[Saved data entries]
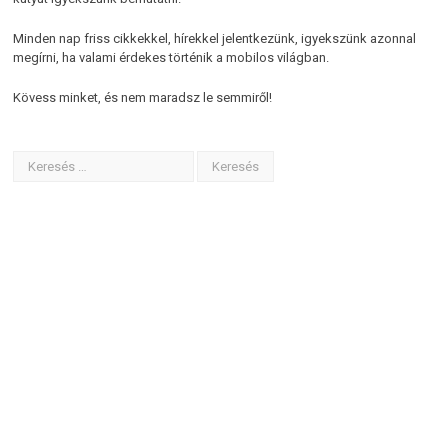
Minden nap friss cikkekkel, hírekkel jelentkezünk, igyekszünk azonnal
megírni, ha valami érdekes történik a mobilos világban.
Kövess minket, és nem maradsz le semmiről!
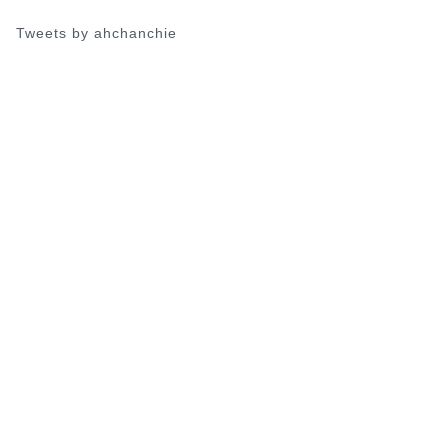
お出かけ
お出かけ
Tweets by ahchanchie
三鷹市【星と森と絵本の家】に行っ
昭和記念
てみた！国立天文台の敷地内に！ア
る?おす
クセス・駐車場は？
2021年9月6日
next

TASK REQUIREMENTS:
Before returning the records above, remove the pictures, and keep every other word exactly as it is.

RESPONSE AREA:
Minden nap friss cikkekkel, hírekkel jelentkezünk, igyekszünk azonnal
megírni, ha valami érdekes történik a mobilos világban.
Kövess minket, és nem maradsz le semmiről!
お出かけ
お出かけ
Tweets by ahchanchie
三鷹市【星と森と絵本の家】に行っ
昭和記念
てみた！国立天文台の敷地内に！ア
る?おす
クセス・駐車場は？
2021年9月6日
next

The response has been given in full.